The same X post or newsletter issue can show up in more than one user’s follow list. Sadie keeps one canonical copy per piece of content, keyed by source and external ID, and links it to each user’s feed separately. You see your feed. Behind the scenes the content lives once. This keeps storage honest and makes theme counts accurate. If a later refresh discovers a better canonical body, existing per-user rows repair from it; longer bodies win by default, and shorter replacements are allowed only for clear boilerplate cleanup.

RSS and newsletter items prefer full feed content when publishers provide it, then try article extraction for new canonical items with URLs. Feed-provided HTML is decoded to clean text before storage, including entity decoding and removal of script/style residue. Article extraction is quality-aware: a shorter clean article can replace a longer feed body only when the feed text is mostly subscription/footer/navigation boilerplate, so Today and briefs reason over the actual body instead of markup or page furniture.

Known RSS/newsletter rows are not scraped forever. Healthy canonical bodies are reused, while a capped, priority-ranked repair set of URL-bearing empty, short, teaser-like, or boilerplate-heavy known items can be rehydrated during ordinary refresh. That lets old weak rows improve without letting arbitrary database order or no-URL rows spend the article-fetch budget, and without turning every refresh into a full article crawl.

Dedup and theme clustering happen in the compile step

Section titled “Dedup and theme clustering happen in the compile step”

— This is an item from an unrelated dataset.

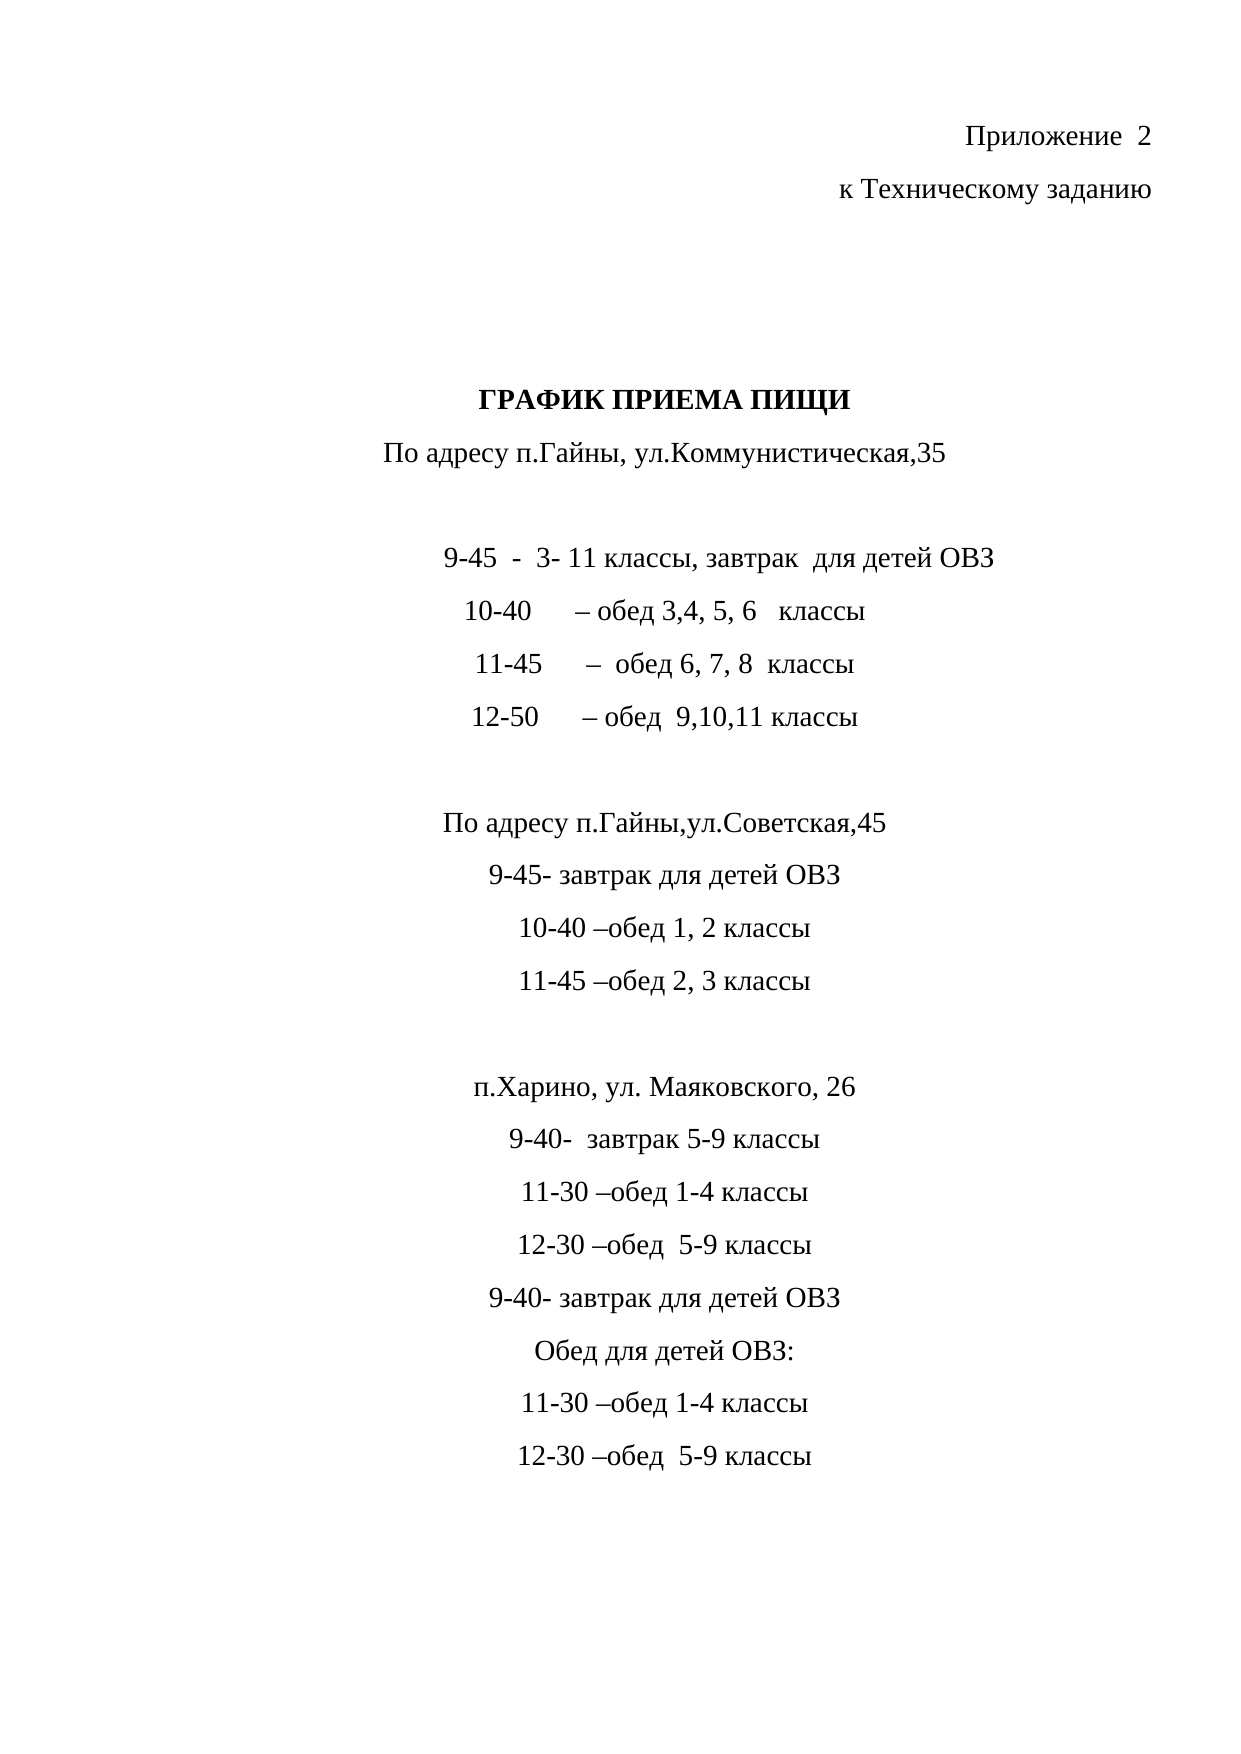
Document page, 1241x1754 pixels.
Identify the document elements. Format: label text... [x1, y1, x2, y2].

When the compile job runs, it does three things to raw items:

  1. Deduplicates near-identical posts or stories
  2. Extracts detected themes from each item
  3. Rolls theme signals up into feedThemeCounts per user, with item count, distinct days, and distinct authors

When a theme accumulates enough signal across those three dimensions, Sadie can automatically promote it into a new wiki entry. The promotion threshold is tunable in Settings. Once promoted, a theme carries a promotedToWikiId marker so Sadie does not duplicate the entry on the next pass.

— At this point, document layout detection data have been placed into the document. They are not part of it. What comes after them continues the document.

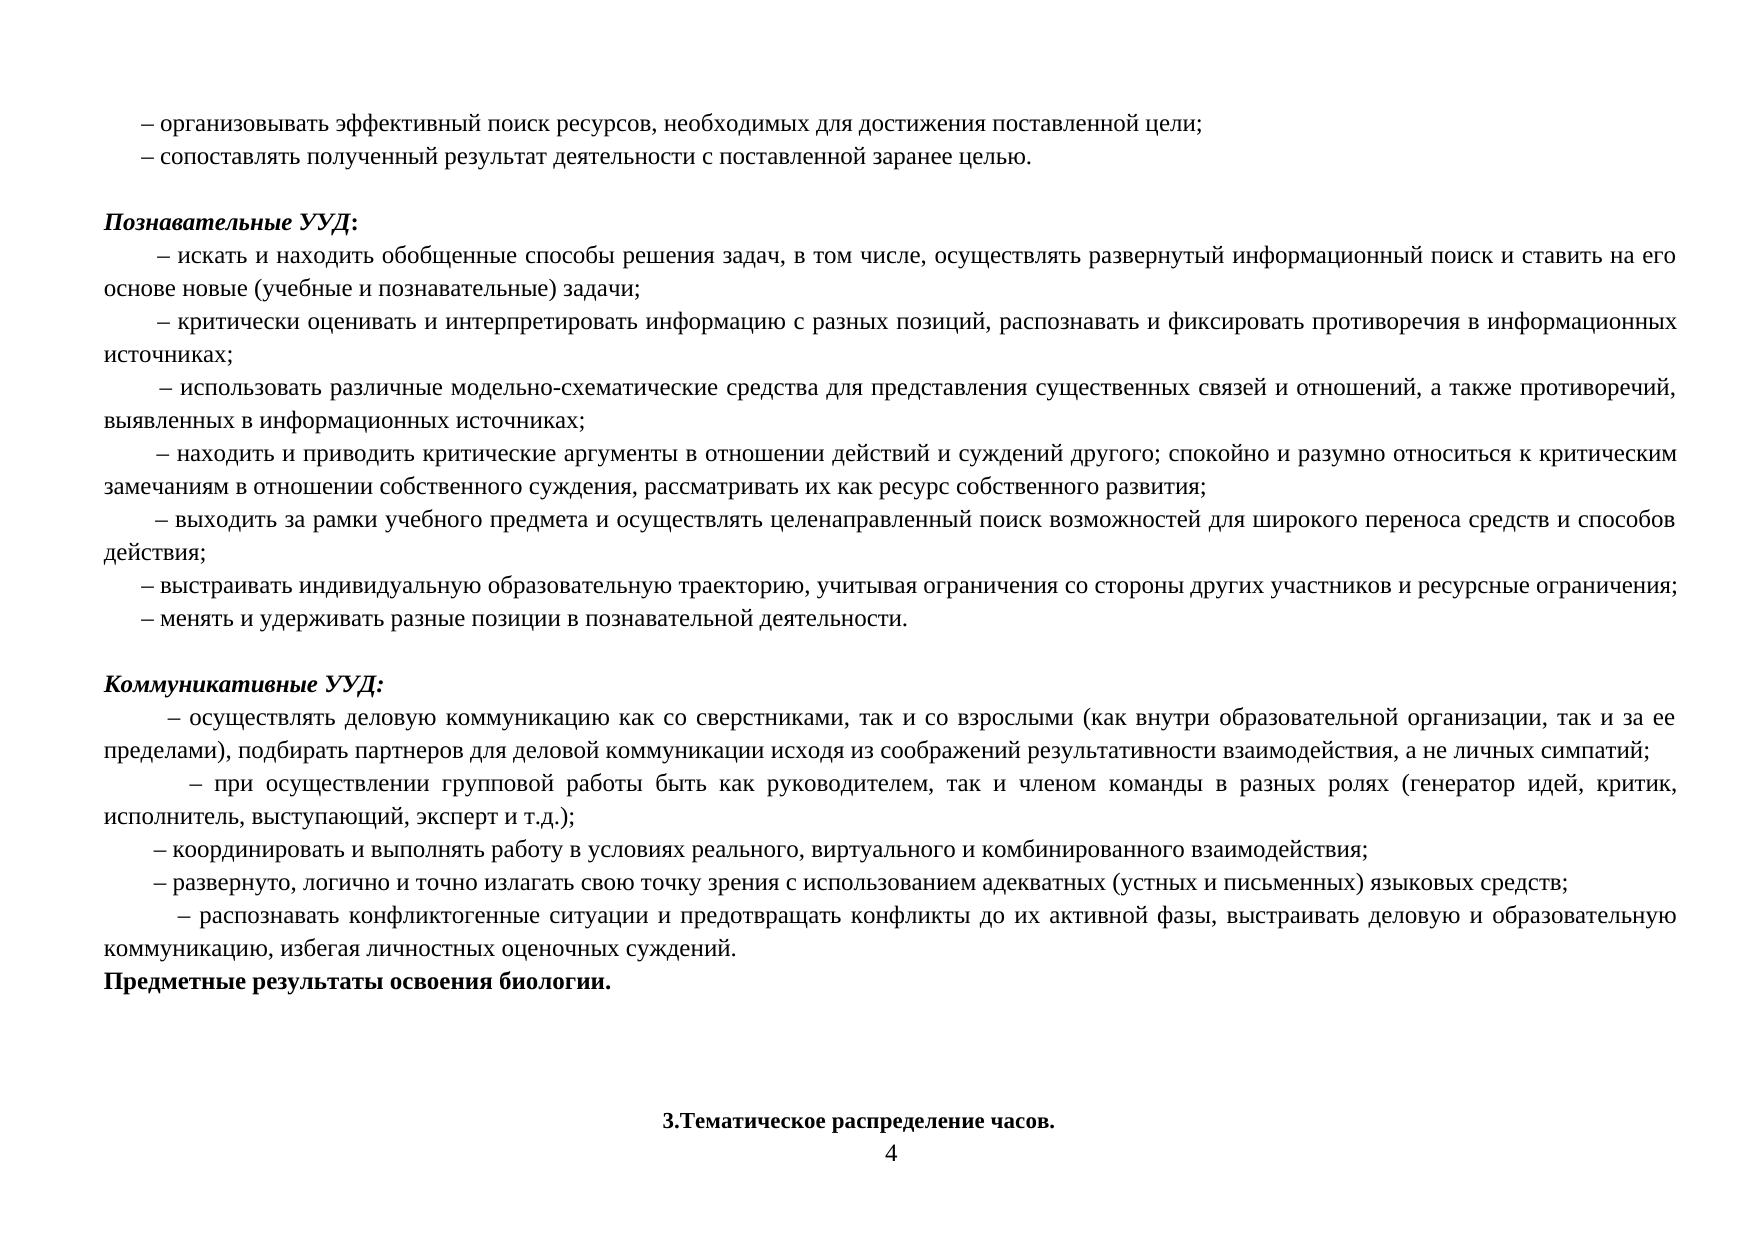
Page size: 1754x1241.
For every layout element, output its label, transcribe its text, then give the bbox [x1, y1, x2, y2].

text – менять и удерживать разные позиции в познавательной деятельности. [103, 603, 1679, 632]
text – находить и приводить критические аргументы в отношении действий и суждений другого; спокойно и разумно относиться к критическим замечаниям в отношении собственного суждения, рассматривать их как ресурс собственного развития; [103, 438, 1679, 500]
text Предметные результаты освоения биологии. [103, 966, 1679, 995]
text – использовать различные модельно-схематические средства для представления существенных связей и отношений, а также противоречий, выявленных в информационных источниках; [103, 372, 1679, 434]
text – при осуществлении групповой работы быть как руководителем, так и членом команды в разных ролях (генератор идей, критик, исполнитель, выступающий, эксперт и т.д.); [103, 768, 1679, 830]
text – сопоставлять полученный результат деятельности с поставленной заранее целью. [103, 141, 1679, 169]
text – координировать и выполнять работу в условиях реального, виртуального и комбинированного взаимодействия; [103, 834, 1679, 863]
text – выстраивать индивидуальную образовательную траекторию, учитывая ограничения со стороны других участников и ресурсные ограничения; [103, 570, 1679, 599]
text – выходить за рамки учебного предмета и осуществлять целенаправленный поиск возможностей для широкого переноса средств и способов действия; [103, 504, 1679, 566]
text Коммуникативные УУД: [103, 669, 1679, 698]
text 3.Тематическое распределение часов. [103, 1107, 1679, 1133]
text – распознавать конфликтогенные ситуации и предотвращать конфликты до их активной фазы, выстраивать деловую и образовательную коммуникацию, избегая личностных оценочных суждений. [103, 900, 1679, 962]
text – искать и находить обобщенные способы решения задач, в том числе, осуществлять развернутый информационный поиск и ставить на его основе новые (учебные и познавательные) задачи; [103, 240, 1679, 302]
text – развернуто, логично и точно излагать свою точку зрения с использованием адекватных (устных и письменных) языковых средств; [103, 867, 1679, 896]
text – организовывать эффективный поиск ресурсов, необходимых для достижения поставленной цели; [103, 108, 1679, 137]
text – критически оценивать и интерпретировать информацию с разных позиций, распознавать и фиксировать противоречия в информационных источниках; [103, 306, 1679, 368]
text Познавательные УУД: [103, 207, 1679, 236]
text – осуществлять деловую коммуникацию как со сверстниками, так и со взрослыми (как внутри образовательной организации, так и за ее пределами), подбирать партнеров для деловой коммуникации исходя из соображений результативности взаимодействия, а не личных симпатий; [103, 702, 1679, 764]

Sadie’s X adapter is strictly read-only. The three operations it exposes are recentSearch, filteredStream, and postCounts. There is no posting path. There will not be one.

This is a product decision, not a gap. The point of a discourse opportunity is to surface a moment you are positioned for. The act of entering the conversation is yours. Sadie shows you the room. You decide if and how to speak.

Feeds are managed on the Feeds surface. Paste a handle, feed URL, or newsletter address. Sadie validates, fetches the first pull, and moves the feed to active.

Sadie distinguishes transient failures from broken sources. Rate limits, 5xx responses, X network fetch failures, and slow RSS/newsletter hosts stay active with a retry window; client-side failures like a deleted feed or permanently bad URL move the feed to error and wait for your attention rather than silently failing.

When you save a feed item into Sources, Sadie freezes the article/post body as a library source, keeps a pointer back to the origin feed item, and records the save as reference-material learning in Soul. Memory can then show both the origin feed’s health and the fact that you chose this live item as evidence, without rewriting the saved artifact when the feed refreshes.